:: Problem statement ::
Repeat the entries without change, omitting the pictures.

Text-based hardware design files
********

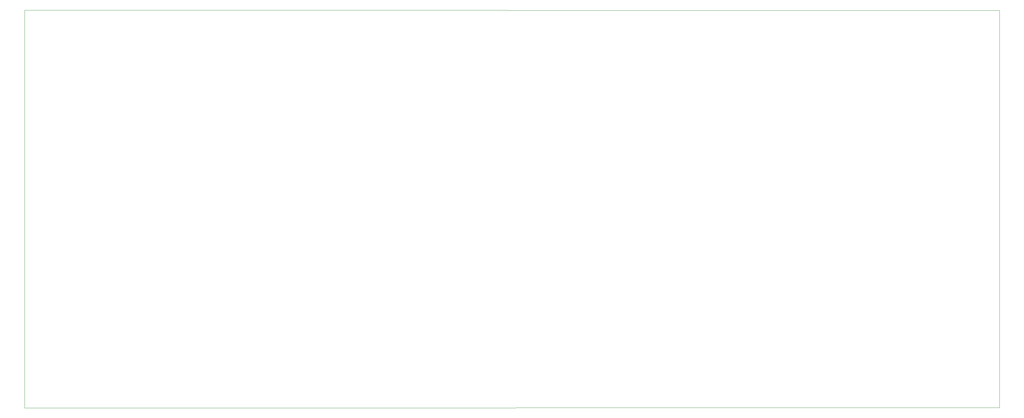
<source format=gbr>
%TF.GenerationSoftware,KiCad,Pcbnew,8.0.8-8.0.8-0~ubuntu24.04.1*%
%TF.CreationDate,2025-02-09T16:52:58+07:00*%
%TF.ProjectId,wemos32-12-channel-relays-ssr-rev-2,77656d6f-7333-4322-9d31-322d6368616e,1.0*%
%TF.SameCoordinates,Original*%
%TF.FileFunction,Profile,NP*%
%FSLAX46Y46*%
G04 Gerber Fmt 4.6, Leading zero omitted, Abs format (unit mm)*
G04 Created by KiCad (PCBNEW 8.0.8-8.0.8-0~ubuntu24.04.1) date 2025-02-09 16:52:58*
%MOMM*%
%LPD*%
G01*
G04 APERTURE LIST*
%TA.AperFunction,Profile*%
%ADD10C,0.100000*%
%TD*%
G04 APERTURE END LIST*
D10*
X14000000Y-161500000D02*
X14005500Y-51500000D01*
X283000000Y-51594500D02*
X283000000Y-161405500D01*
X283000000Y-161405500D02*
X14000000Y-161500000D01*
X14005500Y-51500000D02*
X283000000Y-51594500D01*
M02*

</source>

********

:: Task solution ::
<source format=gbr>
%TF.GenerationSoftware,KiCad,Pcbnew,8.0.8-8.0.8-0~ubuntu24.04.1*%
%TF.CreationDate,2025-02-09T16:52:58+07:00*%
%TF.ProjectId,wemos32-12-channel-relays-ssr-rev-2,77656d6f-7333-4322-9d31-322d6368616e,1.0*%
%TF.SameCoordinates,Original*%
%TF.FileFunction,Profile,NP*%
%FSLAX46Y46*%
G04 Gerber Fmt 4.6, Leading zero omitted, Abs format (unit mm)*
G04 Created by KiCad (PCBNEW 8.0.8-8.0.8-0~ubuntu24.04.1) date 2025-02-09 16:52:58*
%MOMM*%
%LPD*%
G01*
G04 APERTURE LIST*
%TA.AperFunction,Profile*%
%ADD10C,0.100000*%
%TD*%
G04 APERTURE END LIST*
D10*
X14000000Y-161500000D02*
X14005500Y-51500000D01*
X283000000Y-51594500D02*
X283000000Y-161405500D01*
X283000000Y-161405500D02*
X14000000Y-161500000D01*
X14005500Y-51500000D02*
X283000000Y-51594500D01*
M02*

</source>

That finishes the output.